Syntegra has received $3.1 million in seed funding from investors that included Hike Ventures, Impact Venture Capital, Innovation Global Capital, Village Global, Wisconn Valley Ventures, and Sweat Equity Ventures, and other unnamed investors.
Sweat Equity Ventures, established by LinkedIn co-founder Reid Hoffman, also helped Syntegra by supplying approximately $800,000 of in-kind talent, allowing it to tap the talents of software engineers and other professionals without having to hire costly staff early on.
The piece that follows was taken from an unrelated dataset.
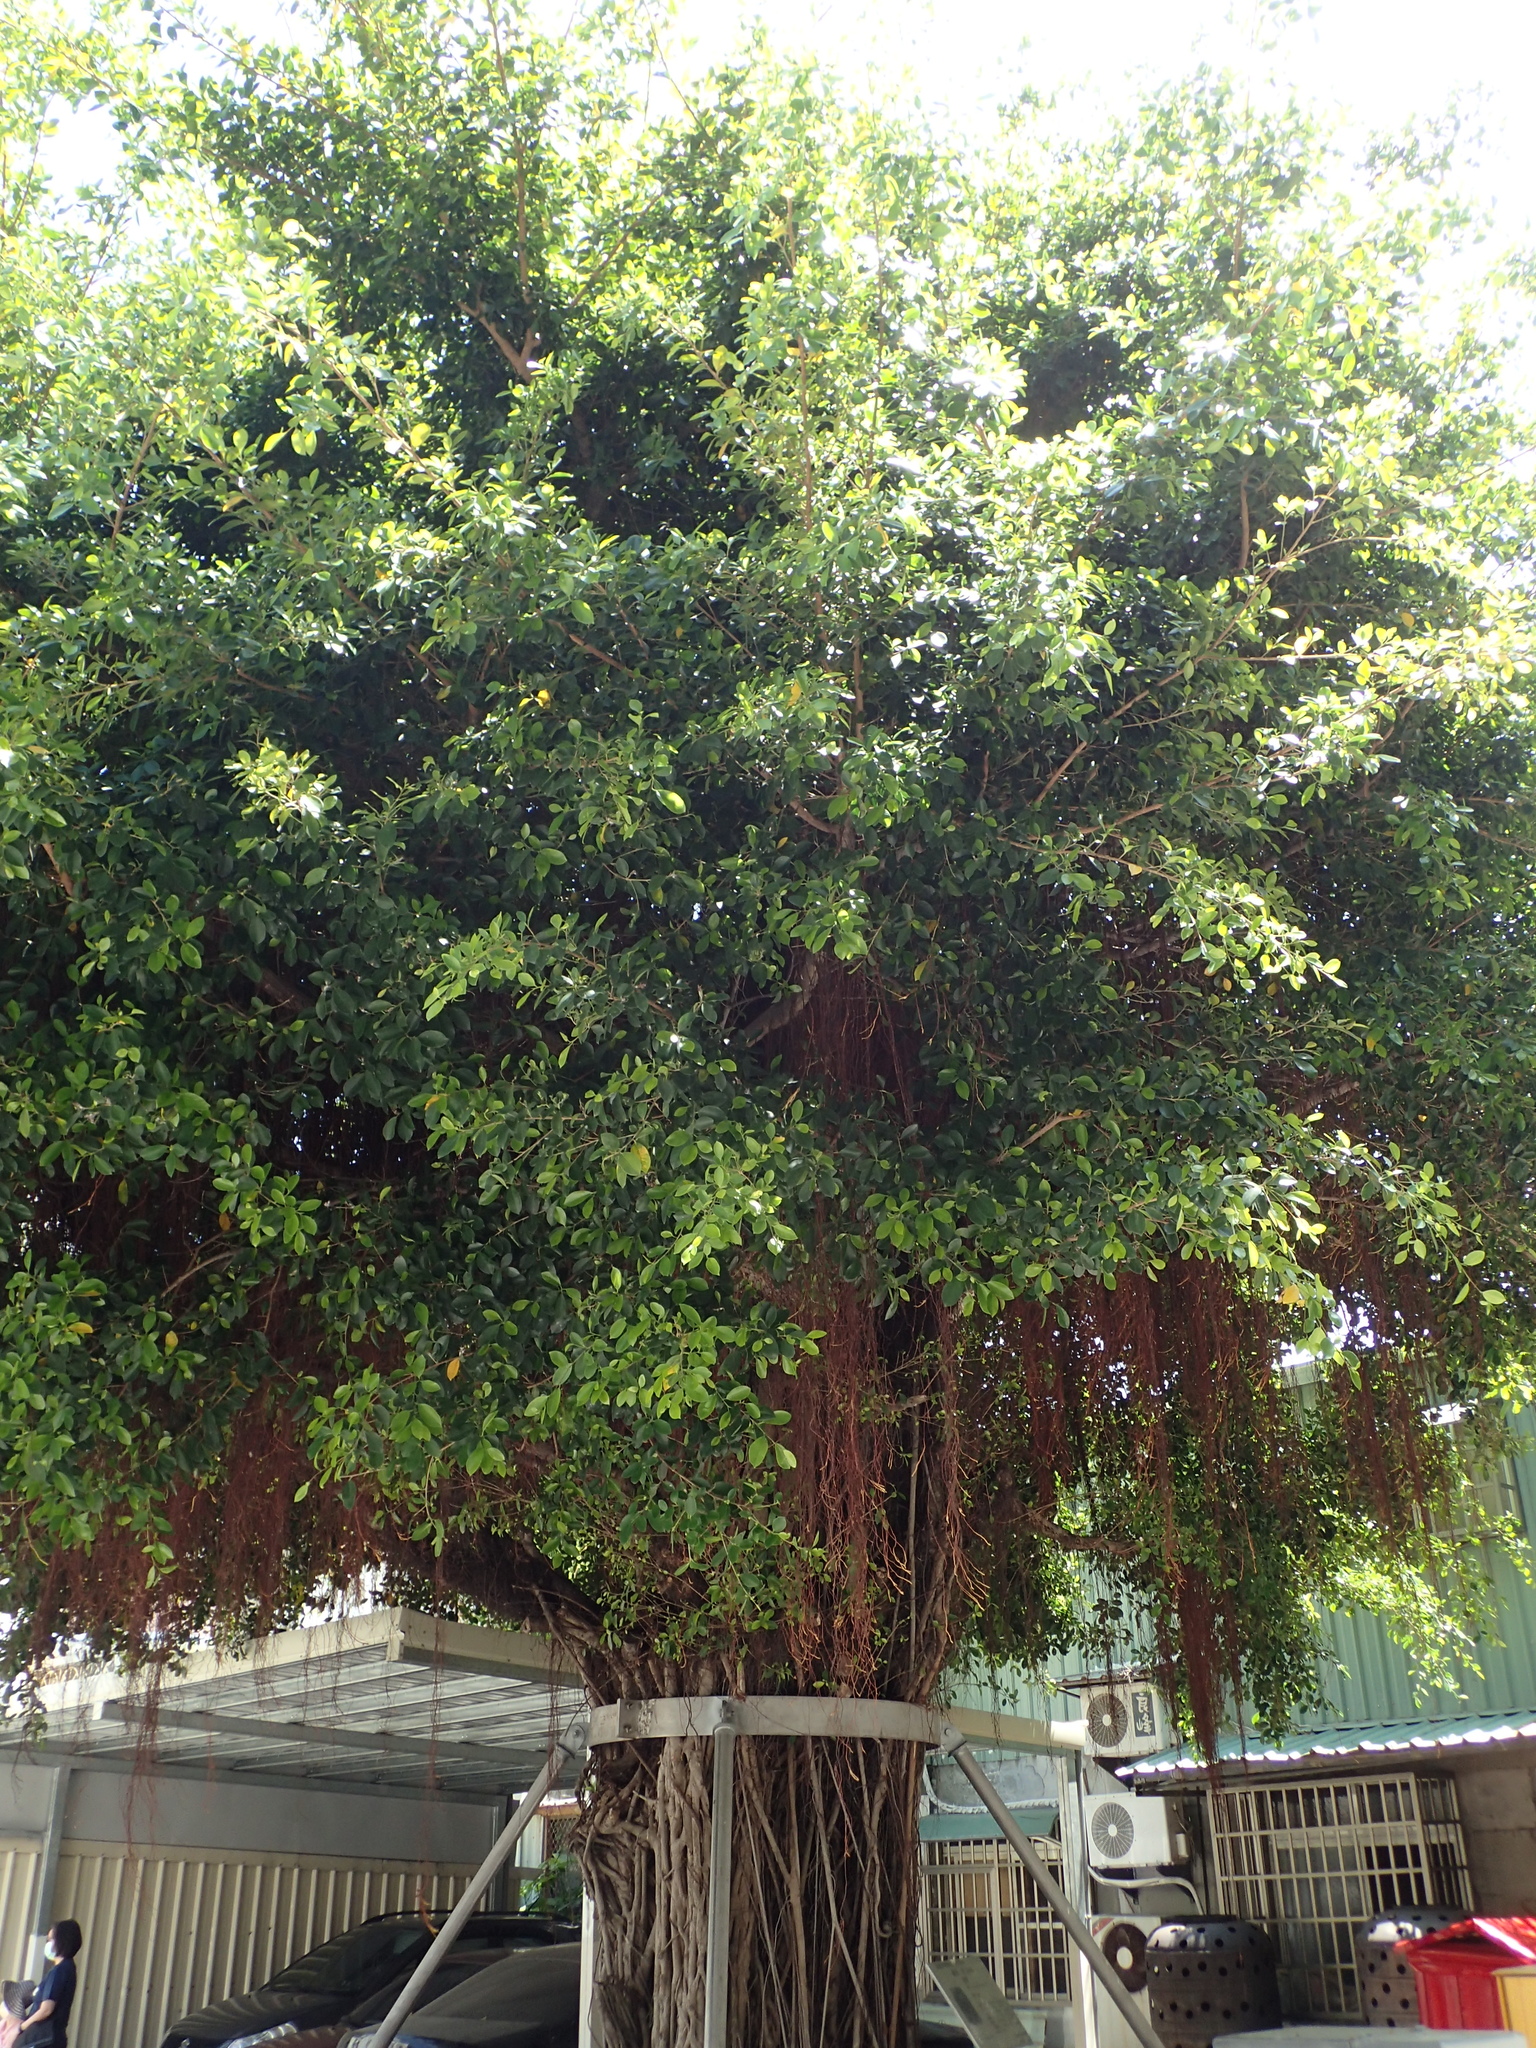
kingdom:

Of Syntegra’s roughly 12 people, half are full-time, and the rest hired through Sweat Equity.
In addition to the NIH, Syntegra is working with the FDA to assess how synthetic data can be applied in and outside of COVID-19. That work is still exploratory, based on interest shown in the potential of synthetic data for helping inform agency decisions on approvals of new indications or subpopulations for drugs by FDA Principal Deputy Commissioner Amy Abernethy, MD, PhD.
Since the start of the pandemic, Lesh said, Abernethy and FDA statisticians have met with Syntegra and engaged with N3C.
“She has been very interested in synthetic data since well before COVID,” Lesh said. “We’ve been meeting with her and the FDA to see whether synthetic data would be something that they could use in compliance and approval.”
“The goal is—and not just for COVID—does this synthetic data work well enough as something that the FDA would consider in their regulatory decisions?”